Not to mention such changes require time for collective evolution and may go through several iterations (through socio-economic changes, civil unrest, geopolitical crisis and even war) before settling down. People will always need something at the individual level while society goes through these revolutions.

The WEF white paper provided a matrix of likelihood of world major events and its level of impacts, which can act as rough guidance on where we need to prioritise out efforts, in order to avoid those catastrophic trajectories.

However, WEF also included risk events categorised under “unknown likelihood” and “unknown impacts” which it dubbed as “Frontier risks”. The list makes up more than half of the events in the table, which includes bio-weapons, human-engineered pandemic, data theft, AI superintelligence, genetic engineering and many more. The list is of course non-exhaustive but it’s clearly limited to our imagination.

The age of uncertainty resonates with what Milbank Family Senior Fellow at the Hoover Institution at Stanford University, Niall Ferguson, mentioned (as reported by Bloomberg) in that “the next global disaster is already on its way”, and that “we simply cannot know which of all the possible future disasters will strike and when. All we can do is learn from history how to construct social and political structures that are at least resilient and at best antifragile”

When the limited and fragile human mind is subjected to continuous levels of high uncertainties (yet still hopelessly reliant on reason alone), it can result in the myriad forms of mental and emotional crisis manifesting as confusion, anger, severe anxiety, chronic depression, and even insanity.

Both Ferguson and the WEF document acknowledges that we need new “constructs”, “structures”, “systems” and “models” – all external changes without any focus on the fortification of the mind as the last bastion of personal defence against external stressors.
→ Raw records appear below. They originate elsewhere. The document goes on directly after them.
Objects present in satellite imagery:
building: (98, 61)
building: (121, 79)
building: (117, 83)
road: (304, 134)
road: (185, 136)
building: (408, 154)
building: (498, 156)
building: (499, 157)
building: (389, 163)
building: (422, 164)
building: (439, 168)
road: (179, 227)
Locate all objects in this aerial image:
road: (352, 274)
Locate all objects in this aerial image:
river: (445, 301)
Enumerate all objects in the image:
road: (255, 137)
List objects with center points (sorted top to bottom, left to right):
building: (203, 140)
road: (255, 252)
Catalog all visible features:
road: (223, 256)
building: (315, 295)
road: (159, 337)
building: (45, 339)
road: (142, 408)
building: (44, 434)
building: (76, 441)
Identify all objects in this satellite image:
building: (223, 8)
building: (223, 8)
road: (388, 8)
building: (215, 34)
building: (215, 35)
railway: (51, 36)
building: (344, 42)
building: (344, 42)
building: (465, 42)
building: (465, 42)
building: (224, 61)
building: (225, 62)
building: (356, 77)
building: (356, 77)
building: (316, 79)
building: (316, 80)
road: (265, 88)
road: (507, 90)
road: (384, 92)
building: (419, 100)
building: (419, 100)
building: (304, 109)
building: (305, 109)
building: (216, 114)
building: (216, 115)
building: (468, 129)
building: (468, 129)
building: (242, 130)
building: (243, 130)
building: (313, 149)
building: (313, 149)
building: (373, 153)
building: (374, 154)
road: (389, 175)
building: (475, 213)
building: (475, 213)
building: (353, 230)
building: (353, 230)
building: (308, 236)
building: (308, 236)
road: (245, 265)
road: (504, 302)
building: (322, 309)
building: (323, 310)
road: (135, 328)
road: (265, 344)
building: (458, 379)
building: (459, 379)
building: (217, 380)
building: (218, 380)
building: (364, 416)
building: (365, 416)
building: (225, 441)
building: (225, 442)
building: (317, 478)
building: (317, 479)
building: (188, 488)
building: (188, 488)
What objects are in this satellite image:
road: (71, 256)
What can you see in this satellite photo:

It is unthinkable that future paradigm shifts ignore this crucial component of individual well-being (collectively contributing to societal well-being) given the fact that we can never address all parameters that could be contributors to potential future disasters.

Therefore, it is ultimately how these external calamities translate into our own thoughts (and our corresponding actions) that will determine whether our minds will see these as ease or difficulties.

As mentioned by famous motivational speaker and writer, Yasmin Mogahed, “The measure of ease or difficulty in hardship is on a different scale – an unseen scale”. Using the scientific analogy, this means there’s no “standard curve” to assign levels of events to a certain universal measurement level of hardship or ease. This is aligned with the fact that people have different circumstances, face different trials, and have different capabilities to process external stressors and undergo tribulations.

Yasmin Mogahed pointed to a fundamental principle which defines the level of ease or difficulty (from the Islamic perspective) of any events when she stated: “The ease or level of difficulty is based only on the level of Divine help. Nothing, nothing is easy, unless God makes it easy on me. Not a traffic jam. Not a paper cut. And nothing is hard if Allah makes it easy on me. Not illness, not death, not being thrown into fire, or tortured by a tyrant.”

Other religions may have their own specific teachings and concepts that should be explored by experts in the field on medical science, psychology and counselling.

The objective should be to harmonise psycho-spiritual components from the authoritative sources alongside contemporary scientific knowledge in order to develop an integrated approach to prevent and overcome various mental health issues plaguing the society today.

This is the paradigm shift towards holistic mental resilience, which is a crucial yet increasingly forgotten part of improving the human condition.

Ameen Kamal is the Head of Science & Technology at EMIR Research, an independent think tank focused on strategic policy recommendations based on rigorous research.